• _YOUR OBJECTIVE_
Among the lines below, list those containing the string "begin".

== Segment start ==

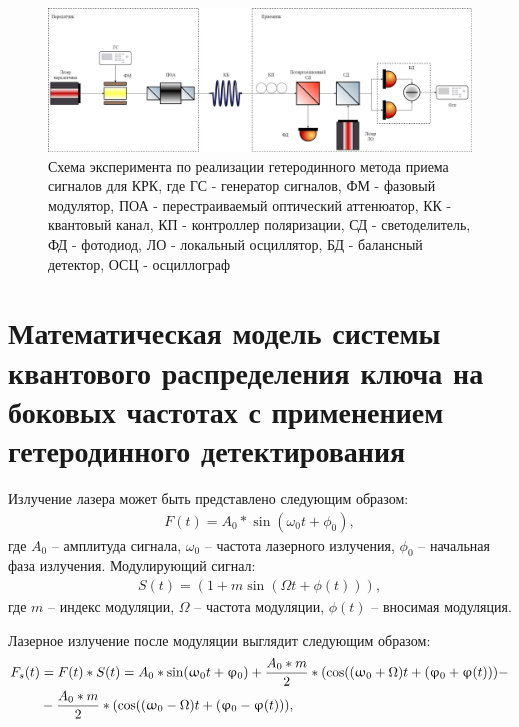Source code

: \begin{figure}
    \centering
    \includegraphics[width = \textwidth]{images/Гетеродин схема новая2 .png}
    \caption{Схема эксперимента по реализации гетеродинного метода приема сигналов для КРК, где ГС - генератор сигналов, ФМ - фазовый модулятор, ПОА - перестраиваемый оптический аттенюатор, КК - квантовый канал, КП - контроллер поляризации, СД - светоделитель, ФД - фотодиод, ЛО - локальный осциллятор, БД - балансный детектор, ОСЦ - осциллограф}
    \label{fig:het true ch3}
\end{figure}
\section{Математическая модель системы квантового распределения ключа на боковых частотах с применением гетеродинного детектирования}\label{sec:ch3/sect3}
Излучение лазера может быть представлено следующим образом:
\begin{align}
F(t) = A_0 * \sin(\omega_0 t + \phi_0),
\end{align}
где $A_0$ -- амплитуда сигнала, $\omega_0$ -- частота лазерного излучения, $\phi_0$ -- начальная фаза излучения.
Модулирующий сигнал:
\begin{align}
S(t) = (1+ m\sin(\Omega t  + \phi (t))),
\end{align} 
где $m$ -- индекс модуляции, $\Omega$ -- частота модуляции, $\phi (t)$ -- вносимая модуляция.

Лазерное излучение после модуляции выглядит следующим образом:
\begin{align}
\label{eq:laser}
F_s(t) &= F(t) * S(t) = A_0 * \sin(\omega_0 t + \phi_0) + \frac{A_0 * m}{2} * (\cos((\omega_0 + \Omega)t + (\phi_0 + \phi (t))) - \notag \\
&- \frac{A_0 * m}{2} * (\cos((\omega_0 - \Omega)t + (\phi_0 - \phi (t))),
\end{align}


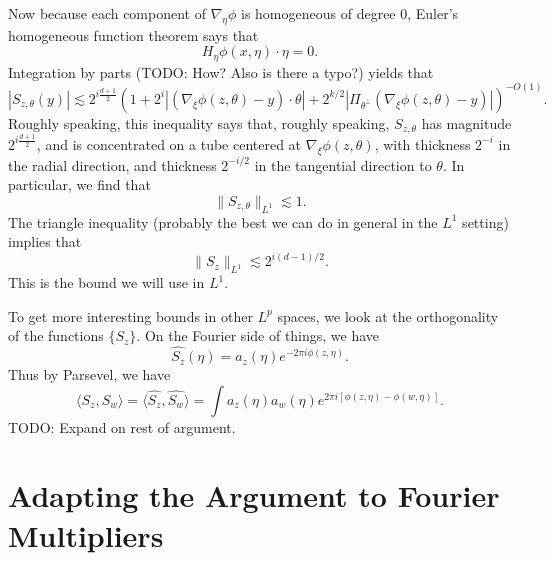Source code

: Now because each component of $\nabla_\eta \phi$ is homogeneous of degree $0$, Euler's homogeneous function theorem says that
%
\[ H_\eta \phi(x,\eta) \cdot \eta = 0. \]
%
Integration by parts (TODO: How? Also is there a typo?) yields that
%
\[ |S_{z,\theta}(y)| \lesssim 2^{i \frac{d+1}{2}} \left( 1 + 2^i |(\nabla_\xi \phi(z,\theta) - y) \cdot \theta| + 2^{k/2} | \Pi_{\theta^\perp}( \nabla_\xi \phi(z,\theta) - y ) | \right)^{-O(1)}. \]
%
Roughly speaking, this inequality says that, roughly speaking, $S_{z,\theta}$ has magnitude $2^{i \frac{d+1}{2}}$, and is concentrated on a tube centered at $\nabla_\xi \phi(z,\theta)$, with thickness $2^{-i}$ in the radial direction, and thickness $2^{-i/2}$ in the tangential direction to $\theta$. In particular, we find that
%
\[ \| S_{z,\theta} \|_{L^1} \lesssim 1. \]
%
The triangle inequality (probably the best we can do in general in the $L^1$ setting) implies that
%
\[ \| S_z \|_{L^1} \lesssim 2^{i(d-1)/2}. \]
%
This is the bound we will use in $L^1$.

To get more interesting bounds in other $L^p$ spaces, we look at the orthogonality of the functions $\{ S_z \}$. On the Fourier side of things, we have
%
\[ \widehat{S_z}(\eta) = a_z(\eta) e^{- 2 \pi i \phi(z,\eta)}. \]
%
Thus by Parsevel, we have
%
\[ \langle S_z, S_w \rangle = \langle \widehat{S_z}, \widehat{S_w} \rangle = \int a_z(\eta) a_w(\eta) e^{2 \pi i [ \phi(z,\eta) - \phi(w,\eta) ]}. \]
%
TODO: Expand on rest of argument.

\section{Adapting the Argument to Fourier Multipliers}

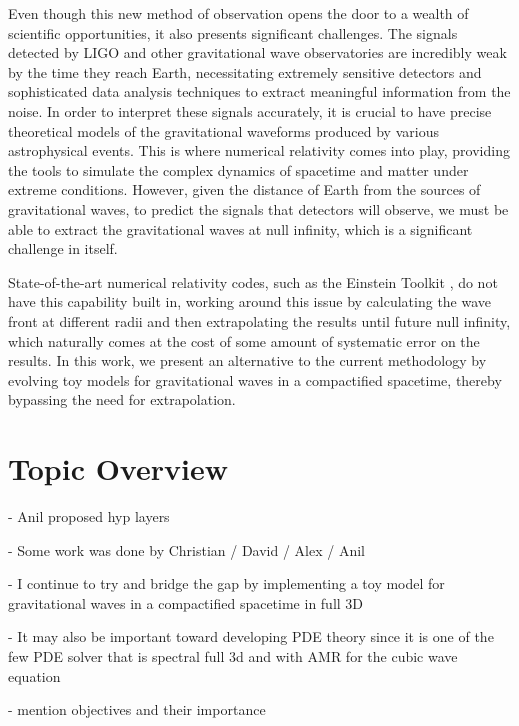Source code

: Even though this new method of observation opens the door to a wealth of scientific opportunities, it also presents significant challenges. The signals detected by LIGO and other gravitational wave observatories are incredibly weak by the time they reach Earth, necessitating extremely sensitive detectors and sophisticated data analysis techniques to extract meaningful information from the noise. In order to interpret these signals accurately, it is crucial to have precise theoretical models of the gravitational waveforms produced by various astrophysical events. This is where numerical relativity comes into play, providing the tools to simulate the complex dynamics of spacetime and matter under extreme conditions. However, given the distance of Earth from the sources of gravitational waves, to predict the signals that detectors will observe, we must be able to extract the gravitational waves at null infinity, which is a significant challenge in itself. 

State-of-the-art numerical relativity codes, such as the Einstein Toolkit \cite{einstein_toolkit_2025}, do not have this capability built in, working around this issue by calculating the wave front at different radii and then extrapolating the results until future null infinity, which naturally comes at the cost of some amount of systematic error on the results. In this work, we present an alternative to the current methodology by evolving toy models for gravitational waves in a compactified spacetime, thereby bypassing the need for extrapolation.


\section{Topic Overview}
\label{section:overview}

- Anil proposed hyp layers

- Some work was done by Christian / David / Alex / Anil

- I continue to try and bridge the gap by implementing a toy model for gravitational waves in a compactified spacetime in full 3D

- It may also be important toward developing PDE theory since it is one of the few PDE solver that is spectral full 3d and with AMR for the cubic wave equation

- mention objectives and their importance

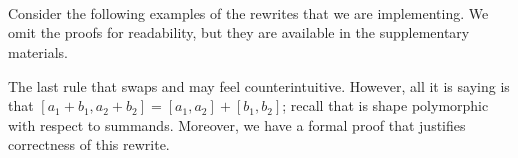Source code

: \begin{code}[hide]%
%
\>[2]\AgdaSpace{}%
\AgdaSymbol{:}\AgdaSpace{}%
\AgdaSpace{}%
\AgdaSymbol{(}\AgdaSpace{}%
\AgdaSymbol{:}\AgdaSpace{}%
\AgdaSpace{}%
\AgdaSpace{}%
\AgdaSymbol{)}\AgdaSpace{}%
\AgdaSpace{}%
\AgdaSpace{}%
\AgdaSpace{}%
\<%
\\
%
\>[2]\AgdaSpace{}%
\AgdaSymbol{\{}\AgdaSymbol{\}}\AgdaSpace{}%
\AgdaSymbol{\{}\AgdaSpace{}%
\AgdaSymbol{\}}\AgdaSpace{}%
\AgdaSymbol{=}\AgdaSpace{}%
\AgdaSpace{}%
\AgdaSpace{}%
\AgdaSpace{}%
\<%
\\
%
\>[2]\AgdaSpace{}%
\AgdaSymbol{\{}\AgdaSymbol{\}}\AgdaSpace{}%
\AgdaSymbol{\{}\AgdaSpace{}%
\AgdaSymbol{\}}\AgdaSpace{}%
\AgdaSymbol{=}\AgdaSpace{}%
\AgdaSpace{}%
\AgdaSpace{}%
\AgdaSpace{}%
\AgdaSpace{}%
\<%
\\
%
\>[2]\AgdaSpace{}%
\AgdaSpace{}%
\AgdaSymbol{=}\AgdaSpace{}%
\AgdaSpace{}%
\AgdaOperator{\AgdaInductiveConstructor{,}}\AgdaSpace{}%
\AgdaSpace{}%
\<%
\end{code}

Consider the following examples of the rewrites that we are implementing.
We omit the proofs for readability, but they are available in the
supplementary materials.
The last rule that swaps  and  may feel counterintuitive.
However, all it is saying is that $[a_1 + b_1, a_2 + b_2] = [a_1, a_2] + [b_1, b_2]$;
recall that  is shape polymorphic with respect to summands.
Moreover, we have a formal proof that justifies correctness of this rewrite.

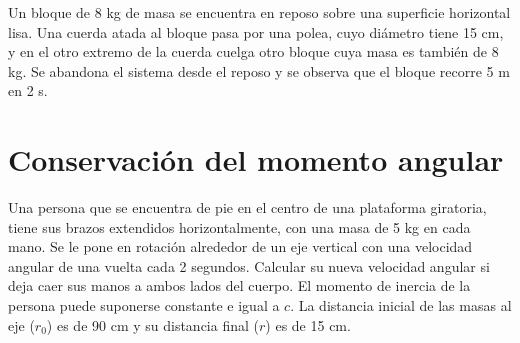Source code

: \documentclass[addpoints]{exam}
\begin{document}
\begin{questions}
    \question Un bloque de 8 kg de masa se encuentra en reposo sobre una superficie horizontal lisa. Una cuerda atada al bloque pasa por una polea, cuyo diámetro tiene 15 cm, y en el otro extremo de la cuerda cuelga otro bloque cuya masa es también de 8 kg. Se abandona el sistema desde el reposo y se observa que el bloque recorre 5 m en 2 s.

    \section{Conservación del momento angular}

    \question Una persona que se encuentra de pie en el centro de una plataforma giratoria, tiene sus brazos extendidos horizontalmente, con una masa de 5 kg en cada mano. Se le pone en rotación alrededor de un eje vertical con una velocidad angular de una vuelta cada 2 segundos. Calcular su nueva velocidad angular si deja caer sus manos a ambos lados del cuerpo. El momento de inercia de la persona puede suponerse constante e igual a $c$. La distancia inicial de las masas al eje ($r_0$) es de 90 cm y su distancia final ($r$) es de 15 cm.


\end{questions}
\end{document}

== Segment end ==

• _RESULT FOR THIS TASK_
: \begin{figure}
\begin{align}
\begin{align}
\begin{align}
: \begin{code}[hide]%
\begin{document}
\begin{questions}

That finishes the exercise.